Seconda parte – Scienza e coscienza
Basilio, toccando un disegno contenuto all’interno di una cornice antica, viene scosso da una luccicanza: un medico sta per essere accoltellato. L’autore dei disegni è Riccardo (Lorenzo De Angelis), un ragazzo affetto da una grave disfunzione psico-motoria che lo ha colpito da bambino. L’incontro con Basilio risveglia le facoltà del ragazzo che ricomincia a interagire e a parlare, ma anche a ricordare la causa del suo disagio.

PUNTATA 5
Prima parte – Il bivio
Basilio ha ormai accettato la facoltà di prevedere gli eventi come parte di sé, consapevole dei rischi e delle responsabilità che il dono comporta. Stavolta, però, il suo coinvolgimento personale nella luccicanza subisce un drammatico rilancio: toccando un portapillole che gli ha regalato Maddalena, “vede” un rapinatore che irrompe nella farmacia della piazzetta, fa fuoco e, nella colluttazione che segue, lui stesso verrà colpito mortalmente…

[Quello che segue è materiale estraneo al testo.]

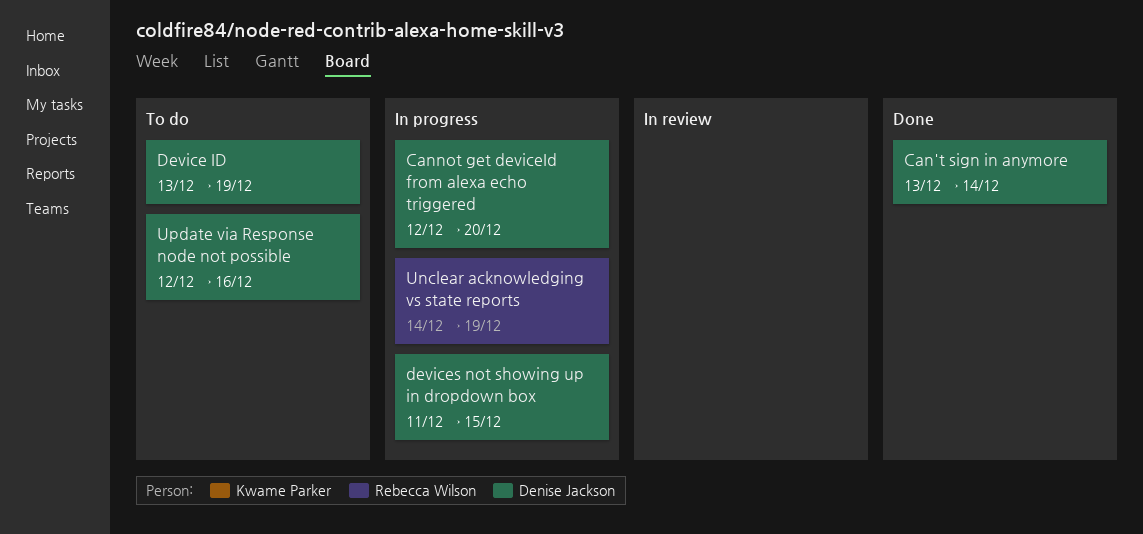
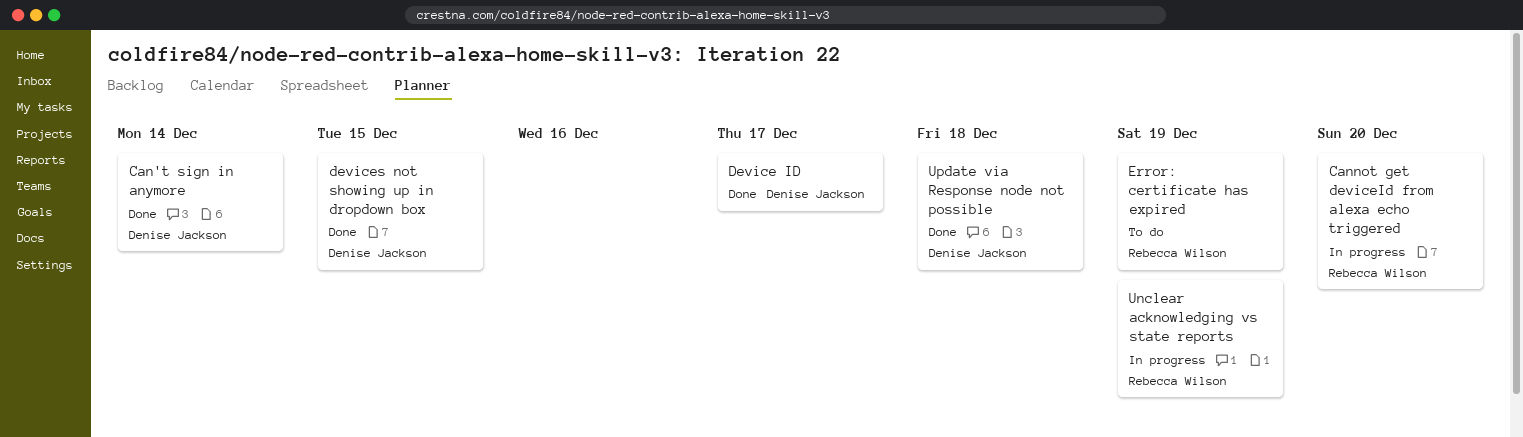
Cannot get deviceId from alexa echo triggered, owner: Denise Jackson -> Rebecca Wilson
Device ID, status: To do -> Done
Device ID, due: Dec 19 -> Dec 17
devices not showing up in dropdown box, status: In progress -> Done
Error: certificate has expired: none -> present
Update via Response node not possible, status: To do -> Done
Update via Response node not possible, due: Dec 16 -> Dec 18

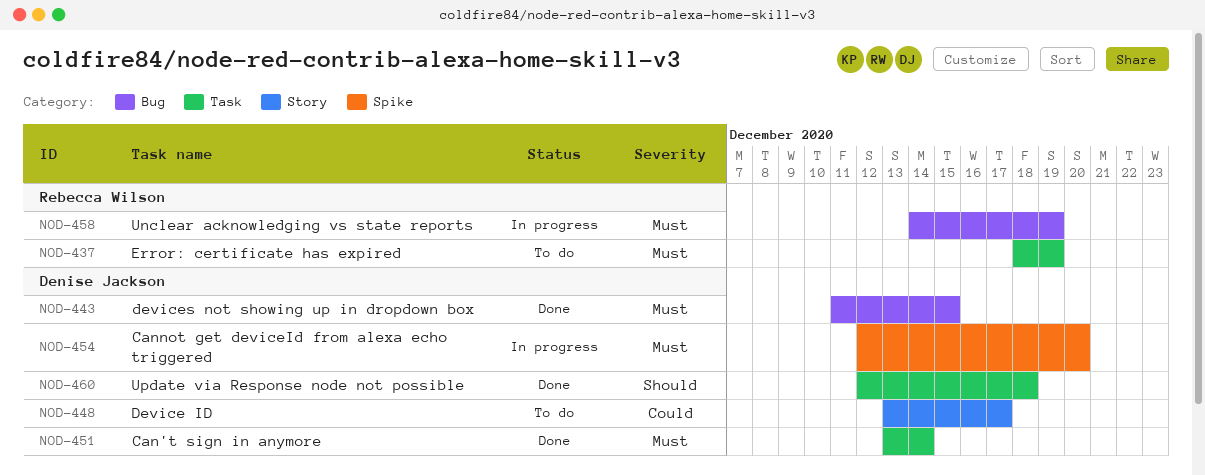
Cannot get deviceId from alexa echo triggered, owner: Rebecca Wilson -> Denise Jackson
Device ID, status: Done -> To do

Seconda parte – Corsa contro il tempo
Basilio ha perso il suo dono: proprio ora che il restauratore ne avrebbe più bisogno, la sua facoltà lo ha abbandonato. Un quadro di grande valore viene infatti rubato dalla bottega e, mentre gli inquirenti brancolano nel buio, Basilio sfrutta le sue vecchie conoscenze nel mondo dei falsari e dei ricettatori. Ma proprio quando crede di aver chiuso i conti con il quadro e i suoi proprietari, Basilio riacquista il dono e il caso subisce un inaspettato rilancio.

PUNTATA 6
Prima parte – Le corde dell’anima
La figlia di Sylvie Chauvet (Carolina Di Domenico), violinista francese di fama mondiale, è vittima di un sequestro. Basilio toccando l’archetto della musicista, “vede” la bimba mentre annega in una piscina. I sospetti si concentrano sulla babysitter e sul suo amante segreto. La babysitter sta nascondendo la verità o dietro al sequestro di Michelle si nasconde un altro, agghiacciante retroscena?
Seconda parte – Un eroe in famiglia
Toccando una vetrinetta da restaurare, Basilio “vede” una donna assassinata con un colpo di pistola… La potenziale vittima è Daniela (Morena Savino), la moglie dell’ispettore Mangano (Claudio Castrogiovanni). La donna ha appena scoperto un illecito all’interno della Onlus per cui lavora e ne mette a parte un collega, firmando la sua condanna a morte.